EU leaders face call for new measures to combat fraud

Series Title
Series Details 07/12/95, Volume 1, Number 12
Publication Date 07/12/1995
Content Type

Date: 07/12/1995

A LONG list of measures which EU governments should take to step up the fight against fraud and waste will be presented to next week's Madrid summit.

The action plan has emerged from an analysis by the European Commission of over 700 pages of data submitted by governments on the different schemes individual member states operate to prevent fraud against the EU budget.

Launched by EU leaders themselves a year ago, the initiative reveals great divergence between national authorities in the procedures and diligence with which they protect the 85-billion-ecu annual EU budget, 80&percent; of which passes through their hands. Some national reports amount to just a few pieces of paper, while the most detailed runs to 78 pages.

Governments will be told that tougher administrative penalties for expenditure fraud are “an obvious necessity” if they are to match those already in place for defrauding the EU's coffers.
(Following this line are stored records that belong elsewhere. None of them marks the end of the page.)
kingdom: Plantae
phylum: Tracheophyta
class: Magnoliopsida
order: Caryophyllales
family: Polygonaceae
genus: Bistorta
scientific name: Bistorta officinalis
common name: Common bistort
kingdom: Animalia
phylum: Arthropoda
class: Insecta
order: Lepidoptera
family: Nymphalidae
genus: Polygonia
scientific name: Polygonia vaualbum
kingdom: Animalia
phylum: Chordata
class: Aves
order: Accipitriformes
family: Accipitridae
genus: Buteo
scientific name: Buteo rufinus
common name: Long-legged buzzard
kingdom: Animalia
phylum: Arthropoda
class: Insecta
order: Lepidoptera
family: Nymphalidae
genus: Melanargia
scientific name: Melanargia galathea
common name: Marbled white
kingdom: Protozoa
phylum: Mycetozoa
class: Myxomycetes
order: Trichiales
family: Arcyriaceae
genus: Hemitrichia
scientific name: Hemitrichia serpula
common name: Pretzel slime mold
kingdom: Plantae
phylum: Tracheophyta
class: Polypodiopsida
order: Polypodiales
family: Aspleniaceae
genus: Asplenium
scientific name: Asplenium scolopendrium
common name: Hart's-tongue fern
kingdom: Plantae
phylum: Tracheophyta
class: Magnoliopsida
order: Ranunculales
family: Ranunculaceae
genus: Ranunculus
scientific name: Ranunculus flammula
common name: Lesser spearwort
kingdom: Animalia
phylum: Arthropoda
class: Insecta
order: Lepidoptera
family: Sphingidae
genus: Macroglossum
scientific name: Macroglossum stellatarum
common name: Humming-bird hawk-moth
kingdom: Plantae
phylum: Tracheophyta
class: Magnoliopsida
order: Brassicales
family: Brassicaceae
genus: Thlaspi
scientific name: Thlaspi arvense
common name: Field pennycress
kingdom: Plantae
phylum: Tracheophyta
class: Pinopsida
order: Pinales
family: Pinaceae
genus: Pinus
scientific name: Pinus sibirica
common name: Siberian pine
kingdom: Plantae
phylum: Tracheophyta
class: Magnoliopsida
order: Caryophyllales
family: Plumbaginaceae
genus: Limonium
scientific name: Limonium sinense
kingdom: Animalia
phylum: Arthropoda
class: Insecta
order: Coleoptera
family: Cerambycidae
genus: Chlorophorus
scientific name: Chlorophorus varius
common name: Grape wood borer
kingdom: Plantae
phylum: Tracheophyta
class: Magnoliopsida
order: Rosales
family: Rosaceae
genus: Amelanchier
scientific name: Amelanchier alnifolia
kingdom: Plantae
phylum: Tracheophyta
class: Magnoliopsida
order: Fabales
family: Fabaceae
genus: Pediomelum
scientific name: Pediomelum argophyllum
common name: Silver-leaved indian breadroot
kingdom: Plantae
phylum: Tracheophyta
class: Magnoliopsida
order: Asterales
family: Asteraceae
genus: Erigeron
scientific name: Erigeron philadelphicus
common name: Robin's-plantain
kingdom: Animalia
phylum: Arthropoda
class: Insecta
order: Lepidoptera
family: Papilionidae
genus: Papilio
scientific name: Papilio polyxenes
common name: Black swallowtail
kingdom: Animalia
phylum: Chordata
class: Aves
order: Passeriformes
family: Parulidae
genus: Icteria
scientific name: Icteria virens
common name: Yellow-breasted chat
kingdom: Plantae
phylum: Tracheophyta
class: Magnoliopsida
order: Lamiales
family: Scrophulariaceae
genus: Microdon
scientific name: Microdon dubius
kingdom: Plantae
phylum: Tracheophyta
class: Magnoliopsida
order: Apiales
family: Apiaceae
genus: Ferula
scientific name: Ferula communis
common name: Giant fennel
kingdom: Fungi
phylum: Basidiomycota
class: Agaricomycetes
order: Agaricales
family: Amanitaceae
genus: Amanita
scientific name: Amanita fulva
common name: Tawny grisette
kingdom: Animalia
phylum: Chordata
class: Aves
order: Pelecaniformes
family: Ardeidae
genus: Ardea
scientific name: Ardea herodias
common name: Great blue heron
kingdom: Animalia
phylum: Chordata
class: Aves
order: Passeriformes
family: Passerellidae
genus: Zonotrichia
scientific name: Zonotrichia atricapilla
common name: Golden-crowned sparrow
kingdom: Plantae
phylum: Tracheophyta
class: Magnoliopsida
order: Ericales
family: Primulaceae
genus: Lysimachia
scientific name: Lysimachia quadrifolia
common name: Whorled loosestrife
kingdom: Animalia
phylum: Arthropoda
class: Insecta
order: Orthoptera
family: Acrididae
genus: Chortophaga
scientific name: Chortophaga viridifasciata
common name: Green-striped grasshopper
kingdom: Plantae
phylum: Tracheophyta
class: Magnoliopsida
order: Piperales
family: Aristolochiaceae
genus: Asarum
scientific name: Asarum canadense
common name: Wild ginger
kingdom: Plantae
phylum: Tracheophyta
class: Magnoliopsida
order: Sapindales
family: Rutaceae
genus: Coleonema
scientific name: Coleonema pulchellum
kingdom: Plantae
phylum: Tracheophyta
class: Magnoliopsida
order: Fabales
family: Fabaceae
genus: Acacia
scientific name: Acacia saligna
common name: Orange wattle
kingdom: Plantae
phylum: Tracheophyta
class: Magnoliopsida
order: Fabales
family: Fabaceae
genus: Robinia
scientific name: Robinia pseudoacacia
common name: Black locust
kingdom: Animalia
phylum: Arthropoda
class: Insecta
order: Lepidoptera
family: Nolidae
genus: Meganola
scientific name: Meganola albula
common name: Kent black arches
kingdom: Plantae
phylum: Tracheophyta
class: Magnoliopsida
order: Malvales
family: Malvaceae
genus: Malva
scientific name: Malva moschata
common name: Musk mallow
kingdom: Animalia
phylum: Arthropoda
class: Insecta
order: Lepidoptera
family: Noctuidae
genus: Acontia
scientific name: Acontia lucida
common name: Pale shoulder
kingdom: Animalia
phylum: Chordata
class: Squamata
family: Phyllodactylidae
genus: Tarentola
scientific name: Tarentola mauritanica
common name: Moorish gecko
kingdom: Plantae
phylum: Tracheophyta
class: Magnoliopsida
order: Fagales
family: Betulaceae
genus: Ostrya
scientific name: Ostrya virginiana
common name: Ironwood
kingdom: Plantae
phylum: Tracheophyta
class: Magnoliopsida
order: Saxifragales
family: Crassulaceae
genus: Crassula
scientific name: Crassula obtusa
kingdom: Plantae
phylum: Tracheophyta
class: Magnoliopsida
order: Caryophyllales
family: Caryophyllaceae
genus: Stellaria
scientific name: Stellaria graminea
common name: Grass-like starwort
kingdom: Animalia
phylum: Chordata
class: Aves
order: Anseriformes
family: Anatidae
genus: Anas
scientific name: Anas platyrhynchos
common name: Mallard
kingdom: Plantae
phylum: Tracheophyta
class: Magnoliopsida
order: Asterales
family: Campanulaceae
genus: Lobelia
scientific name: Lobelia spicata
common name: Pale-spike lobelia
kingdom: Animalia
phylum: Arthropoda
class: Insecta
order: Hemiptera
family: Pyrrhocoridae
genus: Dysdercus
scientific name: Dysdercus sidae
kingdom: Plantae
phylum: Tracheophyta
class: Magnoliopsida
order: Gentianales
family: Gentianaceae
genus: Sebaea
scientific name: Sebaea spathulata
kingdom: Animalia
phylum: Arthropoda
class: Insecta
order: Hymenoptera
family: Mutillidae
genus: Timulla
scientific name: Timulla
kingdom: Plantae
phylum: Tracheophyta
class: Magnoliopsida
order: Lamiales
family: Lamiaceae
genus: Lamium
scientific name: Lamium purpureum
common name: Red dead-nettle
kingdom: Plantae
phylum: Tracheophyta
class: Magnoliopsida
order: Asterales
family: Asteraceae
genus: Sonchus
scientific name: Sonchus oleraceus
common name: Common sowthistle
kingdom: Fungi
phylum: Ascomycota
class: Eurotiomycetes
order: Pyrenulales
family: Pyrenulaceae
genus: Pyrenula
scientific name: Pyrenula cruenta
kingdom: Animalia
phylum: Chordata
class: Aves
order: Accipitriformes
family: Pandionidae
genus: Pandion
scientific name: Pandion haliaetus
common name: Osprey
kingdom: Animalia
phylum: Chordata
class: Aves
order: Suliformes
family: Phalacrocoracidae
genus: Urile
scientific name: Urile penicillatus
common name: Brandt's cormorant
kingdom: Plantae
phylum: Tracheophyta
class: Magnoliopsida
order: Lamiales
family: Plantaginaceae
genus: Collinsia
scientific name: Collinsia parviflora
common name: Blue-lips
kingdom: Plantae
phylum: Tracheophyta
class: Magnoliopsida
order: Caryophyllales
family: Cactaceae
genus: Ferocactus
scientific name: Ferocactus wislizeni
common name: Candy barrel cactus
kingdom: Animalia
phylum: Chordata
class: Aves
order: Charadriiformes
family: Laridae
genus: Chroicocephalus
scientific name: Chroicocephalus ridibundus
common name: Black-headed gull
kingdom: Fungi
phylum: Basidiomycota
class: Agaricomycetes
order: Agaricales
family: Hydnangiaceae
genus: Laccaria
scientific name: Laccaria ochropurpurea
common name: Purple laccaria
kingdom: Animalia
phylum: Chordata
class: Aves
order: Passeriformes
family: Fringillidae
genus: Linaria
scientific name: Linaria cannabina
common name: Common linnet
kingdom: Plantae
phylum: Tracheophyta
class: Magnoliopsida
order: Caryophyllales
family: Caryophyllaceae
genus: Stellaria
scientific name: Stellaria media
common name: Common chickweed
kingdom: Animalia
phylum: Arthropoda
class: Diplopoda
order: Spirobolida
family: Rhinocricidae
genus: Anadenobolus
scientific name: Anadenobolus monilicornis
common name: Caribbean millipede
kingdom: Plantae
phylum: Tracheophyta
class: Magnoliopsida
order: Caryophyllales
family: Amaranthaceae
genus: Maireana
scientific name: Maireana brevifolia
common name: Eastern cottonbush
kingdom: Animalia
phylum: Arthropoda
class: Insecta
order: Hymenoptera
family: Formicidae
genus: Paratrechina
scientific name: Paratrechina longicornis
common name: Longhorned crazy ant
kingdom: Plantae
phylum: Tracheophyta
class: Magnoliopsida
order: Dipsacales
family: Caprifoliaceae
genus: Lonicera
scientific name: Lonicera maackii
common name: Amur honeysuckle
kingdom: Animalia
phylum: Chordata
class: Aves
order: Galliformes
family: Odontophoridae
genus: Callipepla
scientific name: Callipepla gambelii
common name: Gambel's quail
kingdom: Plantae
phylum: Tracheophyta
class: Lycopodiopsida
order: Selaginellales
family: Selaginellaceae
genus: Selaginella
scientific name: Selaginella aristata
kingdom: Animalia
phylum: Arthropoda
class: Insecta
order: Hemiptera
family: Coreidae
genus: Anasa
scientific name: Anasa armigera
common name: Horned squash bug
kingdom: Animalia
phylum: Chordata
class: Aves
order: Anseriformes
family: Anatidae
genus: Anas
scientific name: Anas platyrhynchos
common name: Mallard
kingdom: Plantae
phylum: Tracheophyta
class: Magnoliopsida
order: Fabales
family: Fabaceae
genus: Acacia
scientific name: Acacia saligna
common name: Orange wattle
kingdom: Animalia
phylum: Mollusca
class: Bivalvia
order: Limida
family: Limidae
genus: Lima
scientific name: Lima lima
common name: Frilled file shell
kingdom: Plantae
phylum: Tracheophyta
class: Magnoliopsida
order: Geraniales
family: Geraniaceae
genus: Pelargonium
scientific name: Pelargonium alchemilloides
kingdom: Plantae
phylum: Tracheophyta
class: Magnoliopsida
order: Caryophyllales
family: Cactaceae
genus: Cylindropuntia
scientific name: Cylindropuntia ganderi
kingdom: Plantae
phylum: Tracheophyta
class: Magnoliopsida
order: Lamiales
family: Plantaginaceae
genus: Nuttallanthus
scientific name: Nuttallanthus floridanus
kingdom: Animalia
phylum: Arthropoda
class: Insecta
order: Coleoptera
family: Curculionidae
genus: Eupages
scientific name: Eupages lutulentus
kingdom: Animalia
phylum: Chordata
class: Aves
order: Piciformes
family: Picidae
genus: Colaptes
They are also being urged to harmonise the penalties they inflict to prevent illegal business flows to “softer” countries.

EU leaders will be warned that the general protection given to EU financial interests is unsatisfactory, and that scope exists for specific fraud- prevention controls by specialists in the fight against organised financial crime.

Member states are criticised for failing to provide proper information on the extent to which they recover funds found to have been fraudulently used. The Commission pointedly notes that only half of the national reports contained data on the number of checks carried out.

Other measures which will now be promoted are improved judicial cooperation between magistrates and prosecutors in different countries, and better feedback between national audit institutions and the EU's own financial watchdog, the Court of Auditors.

Further pressure for a stronger campaign against fraud and corruption is coming from the European Parliament. Next week, MEPs in Strasbourg are likely to demand that the Commission produces an anti-corruption programme by the middle of the year. This would be backed by attempts to encourage people accused of corruption to cooperate with police and legal authorities. In addition, there are moves to exclude economic operators convicted of fraud from tendering for public contracts for a limited period.

The complexity of the issues involved was highlighted by the non-governmental organisation Transparency International in a recent call for effective EU action to fight international corruption. It pointed out that, at present, a German businessman who bribes a French official in an EU-wide open tender procedure cannot be prosecuted in Germany.